[[ Material provided, beginning ]]

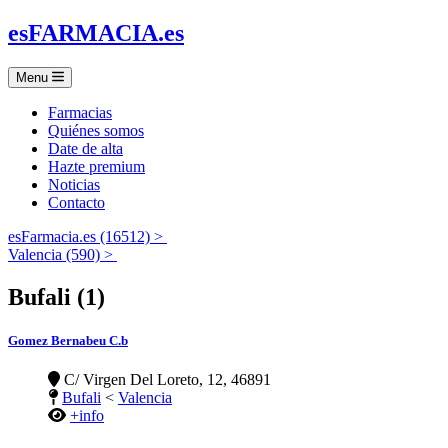
es
FARMACIA
.es
Menu
Farmacias
Quiénes somos
Date de alta
Hazte premium
Noticias
Contacto
esFarmacia.es (16512) >
Valencia (590) >
Bufali (1)
Gomez Bernabeu C.b
C/ Virgen Del Loreto, 12, 46891
Bufali
<
Valencia
+info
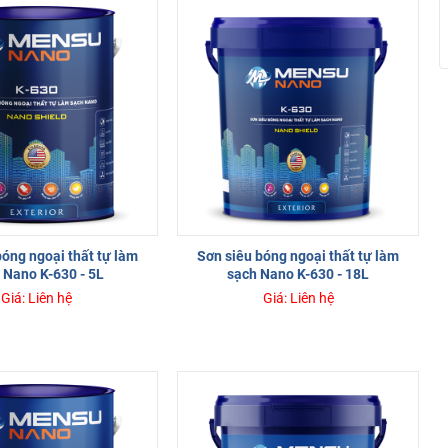
bóng ngoại thất tự làm
Sơn siêu bóng ngoại thất tự làm
 Nano K-630 - 5L
sạch Nano K-630 - 18L
Giá: Liên hệ
Giá: Liên hệ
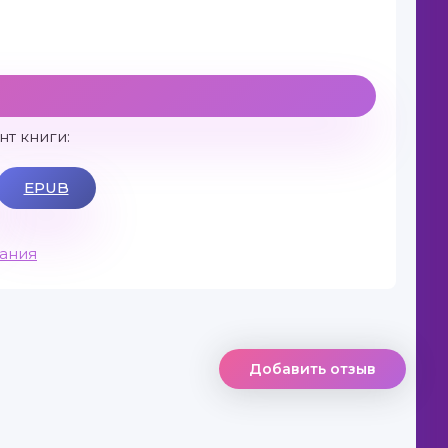
т книги:
EPUB
вания
Добавить отзыв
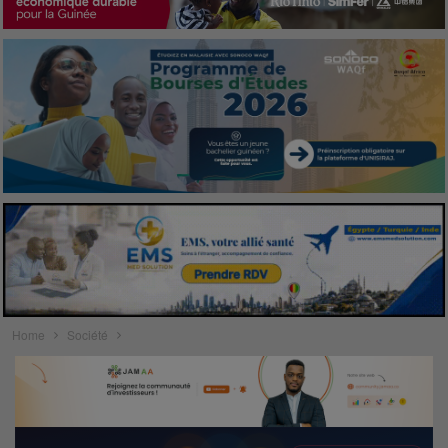
Home
Société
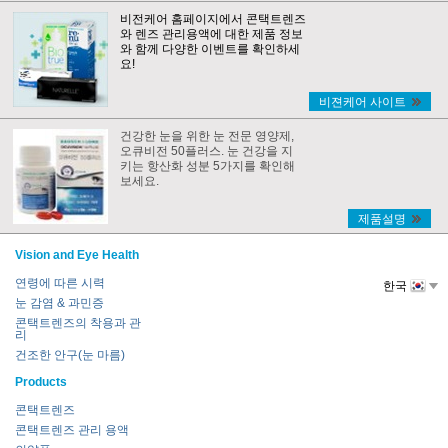
비전케어 홈페이지에서 콘택트렌즈
와 렌즈 관리용액에 대한 제품 정보
와 함께 다양한 이벤트를 확인하세
요!
비젼케어 사이트
건강한 눈을 위한 눈 전문 영양제,
오큐비전 50플러스. 눈 건강을 지
키는 항산화 성분 5가지를 확인해
보세요.
제품설명
Vision and Eye Health
연령에 따른 시력
한국
눈 감염 & 과민증
콘택트렌즈의 착용과 관
리
건조한 안구(눈 마름)
Products
콘택트렌즈
콘택트렌즈 관리 용액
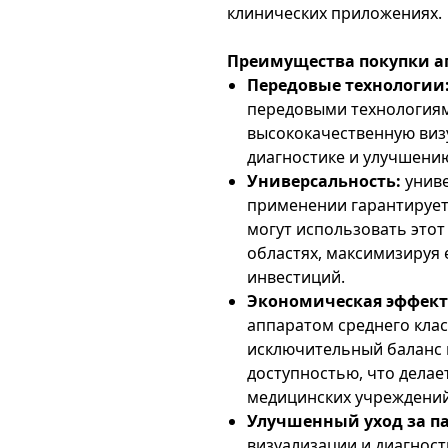
клинических приложениях.
Преимущества покупки ап
Передовые технологии
передовыми технологиям
высококачественную виз
диагностике и улучшению
Универсальность:
униве
применении гарантирует
могут использовать этот
областях, максимизируя 
инвестиций.
Экономическая эффект
аппаратом среднего клас
исключительный баланс
доступностью, что делае
медицинских учреждений
Улучшенный уход за п
визуализации и диагнос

[[ Material provided, end ]]

**The task:** Search the records for the string "bóng" and report each line that has it.

**Answer to this task:**
bóng ngoại thất tự làm
Sơn siêu bóng ngoại thất tự làm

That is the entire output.